Beaucoup de bruit pour rien

La communauté métallique est en émoi : le site du prochain Hellfest vient d’être vandalisé – j’ai failli dire « profané »  – à quelques jours de la tenue de cette grande fête festive. Tandis que la gendarmerie recherche laborieusement les coupables, les journalistes les ont identifiés illico presto : les « Chrétiens intégristes ». Il faut dire qu’un certain nombre d’inscriptions taguées laissent à penser que leur auteur préfère communiquer dans un mauvais latin que dans un bon français. Ce serait tellement bien s’il s’agissait vraiment de Catholiques – même des Sédévacantistes ou des Gallicans feraient l’affaire.

Depuis le temps que les complotistes à la mode fourestienne  s’échinent à nous convaincre que la cinquième colonne papiste fomente et ourdit contre Le changement c’est maintenant, Je suis Charlie, Il est interdit d’interdire et autres droits de faire ce que je veux… Voilà la Curie romaine, l’Opus Dei, la Manif pour Tous unis pour restaurer l’Inquisition ainsi que la chasse aux sorcières et le lancer de nains hérétiques.

Mais supposons qu’il s’agit bien d’un forfait accompli par des Catholiques. On a déjà pu apprécier, par le passé, le dynamisme de ces jeunes maurassiens tentant de concilier thomisme et agitprop. Ils puisent, dans une relecture martiale des Saintes Écritures, l’inspiration pour leurs happenings contestataires. Selon eux, administré ad majorem Dei gloriam, le bourre-pif est vecteur de grâce.

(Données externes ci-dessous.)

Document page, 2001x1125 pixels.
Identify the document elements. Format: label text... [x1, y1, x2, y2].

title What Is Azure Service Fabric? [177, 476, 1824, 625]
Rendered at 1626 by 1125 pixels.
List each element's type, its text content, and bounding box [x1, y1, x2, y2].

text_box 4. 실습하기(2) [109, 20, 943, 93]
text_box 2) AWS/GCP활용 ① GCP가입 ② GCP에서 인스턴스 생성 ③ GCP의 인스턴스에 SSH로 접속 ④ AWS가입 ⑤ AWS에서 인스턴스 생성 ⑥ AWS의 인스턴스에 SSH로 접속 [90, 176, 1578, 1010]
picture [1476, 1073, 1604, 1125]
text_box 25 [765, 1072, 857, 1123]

À titre personnel, je trouve assez stupide, contreproductif et finalement peu chrétien ce genre de menaces à l’encontre de personnes qui, pour beaucoup, ne pensent pas à mal. Et quand bien même…  NSJC – poke aux fidèles à chèche ou à mantille – n’a-t-il pas déclaré : « Aimez vos ennemis » ? Peut-être vont-ils exiger que l’on remplace Motörhead, Dead Kennedys ou Alice Cooper par un ces groupes de « rock chrétien » qui chantent comme Sœur Sourire sur un fond de riffs de guitare électrique…

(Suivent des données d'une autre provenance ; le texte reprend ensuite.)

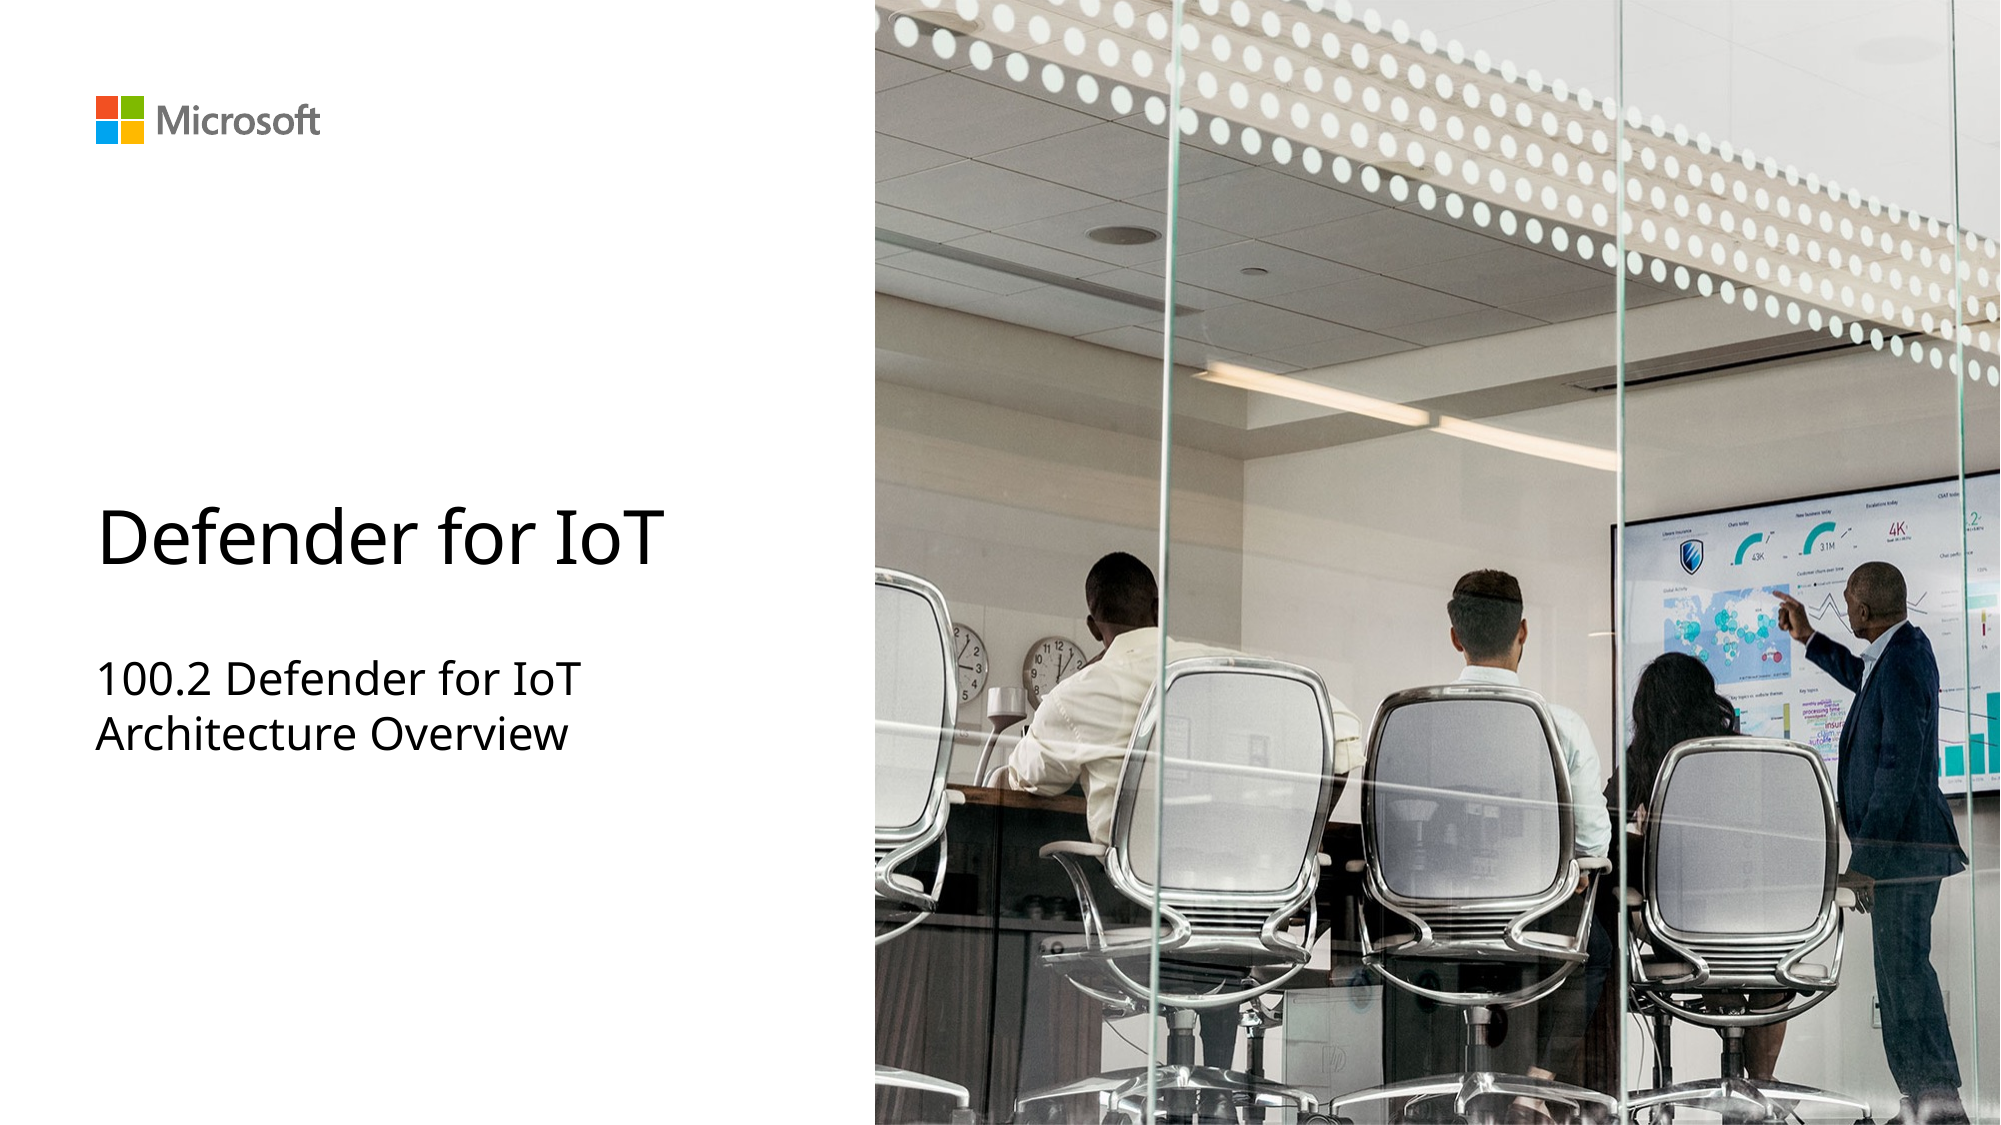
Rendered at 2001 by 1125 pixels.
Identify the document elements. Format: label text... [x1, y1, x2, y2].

list 100.2 Defender for IoT Architecture Overview [95, 650, 779, 762]
title Defender for IoT [96, 488, 781, 580]
picture [875, 0, 2000, 1125]
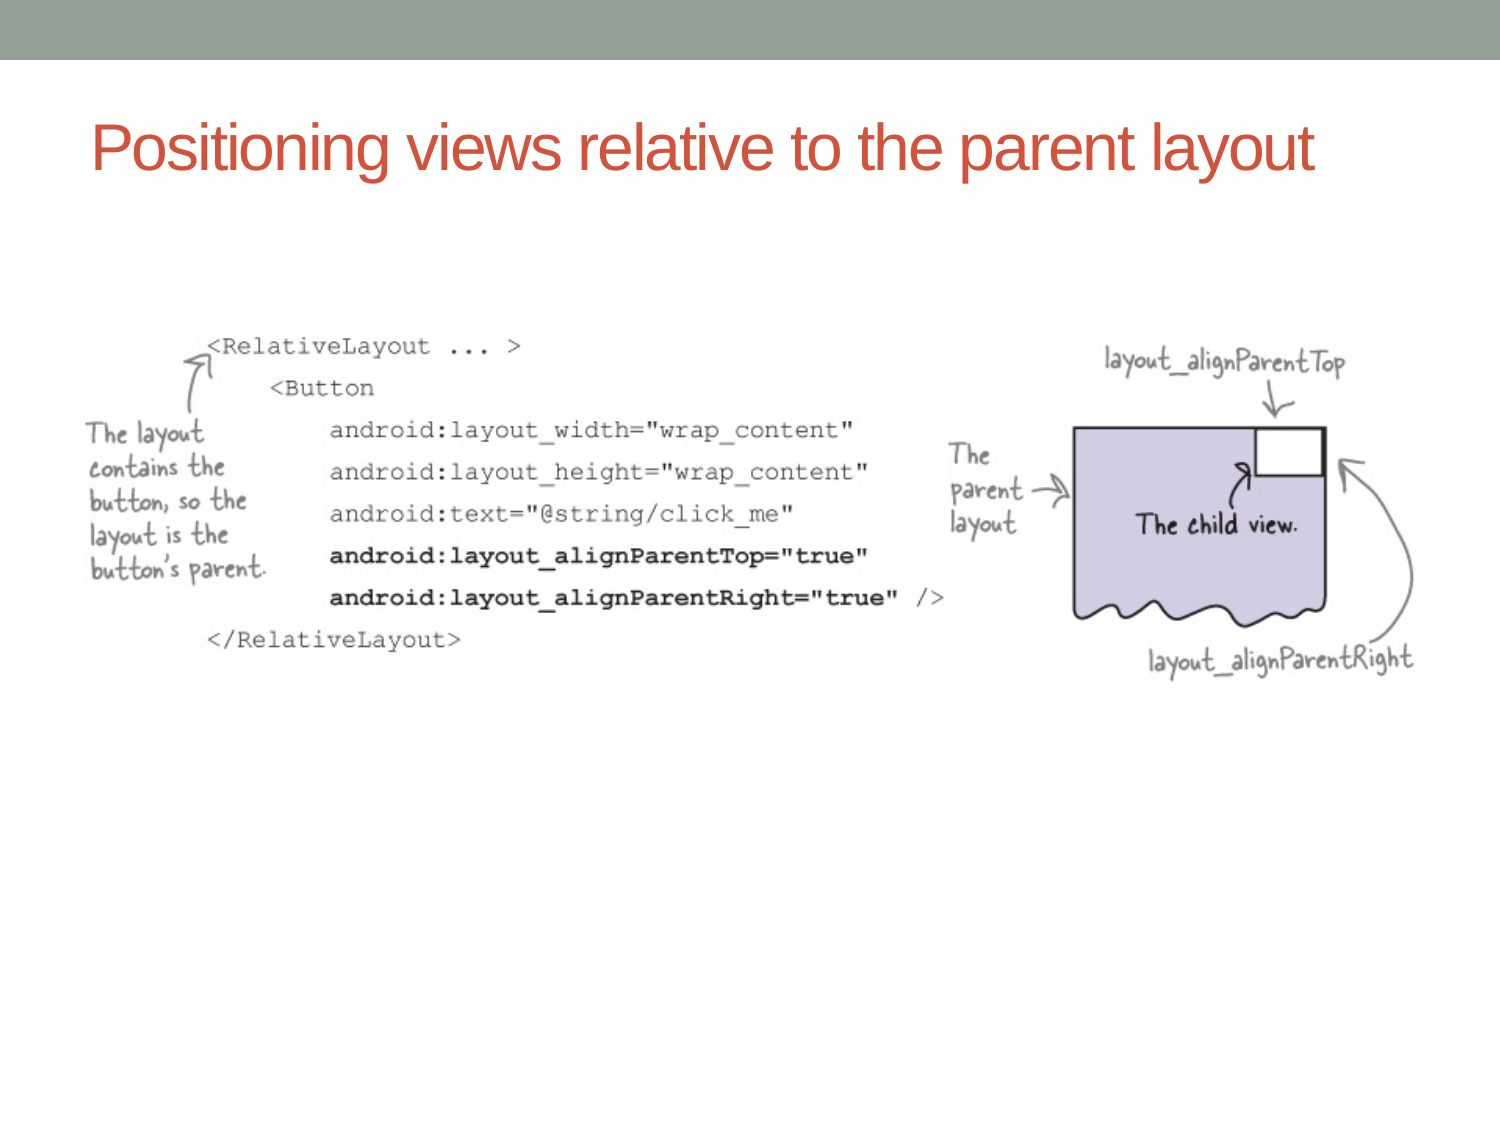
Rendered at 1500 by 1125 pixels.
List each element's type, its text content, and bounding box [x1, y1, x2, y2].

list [85, 337, 1415, 682]
title Positioning views relative to the parent layout [75, 87, 1425, 200]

Voilà donc nos amis headbangers confrontés aux méfaits de ceux qui ne croient pas comme eux. Qu’ils sachent que les Chrétiens, eux, vivent ça de façon quotidienne depuis bien longtemps, urbi et orbi ; leurs églises et cimetières subissant les assauts de plus en plus fréquents des zélotes du droit au blasphème. Droit devenu devoir patriotique depuis le 11 janvier 2015. Une ancienne ministre – au stade ultime de son incompétence – déclarait ainsi : « Je suis Charlie à 100%. J’ai envie qu’on bouffe tous du curé. » On passait alors du mépris à l’hostilité, de la guerre froide à la Terreur Rouge. Au nom de la liberté, évidemment.

Parce que tenir, aujourd’hui, les Catholiques pour des comploteurs théocratistes, des évangélisateurs par la kalachnikov ou des terroristes en loden relève d’un confort intellectuel pour libre-penseur sénile. On joue à se faire peur comme le ferait un enfant dans une piscine municipale, imaginant qu’un requin affamé va jaillir sur lui. Staline, déjà, demandait : « Le Pape, combien de divisions ? » Quand on voit que désormais il faut des supplétifs aux troupes de Saint-Nic’ pour bolosser laborieusement  quelques fémènes agressives, on mesure l’état du danger clérical. L’instinct de survie ne ment pas : dans son récent acte de contrition, le coprographe Luz n’a pas affirmé qu’il ne caricaturerait plus Jésus dorénavant.

En revanche, comment faire fi des références ouvertement antichrétiennes véhiculées dans certaines chapelles du « dur rocher » : heavy metal, thrash metal, death metal et surtout black metal ? Les diverses nuances du satanisme y sont présentes, depuis les plus modérés – généralement non-pratiquants – jusqu’aux plus fervents qui escomptent bien gagner leur place en Enfer. Tout n’y relève pas forcément du folklore potache à prendre au second degré. Parfois, on joint le geste à la parole et l’on incendie une église. Ou quelques dizaines. Les ruines prises en photo, ça peut faire une bonne pochette de disque. Pas très original, certes, mais toujours apprécié des connaisseurs.

En somme, la menace que feraient planer les « culs-bénis » sur le Hellfest est très relative. La probabilité de bombe humaine est quasi nulle : dans ce cas, aucun espoir de récompense post-mortem pour le fol-en-Christ qui s’auto-éparpillerait façon puzzle au milieu d’un pogo impie. Mais le week-end promet d’être long pour les gentils organisateurs qui vont cauchemarder de hordes de Louveteaux et de Jeannettes, le couteau suisse entre les dents, venant massacrer un à un les gentils membres des groupes qui ont fait du blasphème un petit commerce honnête. Emmanuel Todd a réussi à foutre la pétoche à tout le monde avec ses « Catholiques zombies ».  Aux dernières nouvelles, on aurait aperçu deux monospaces et au moins trois poussettes rôder à proximité du parc de Clisson…

Sinon, je voulais ajouter un truc, mais j’ai oublié quoi.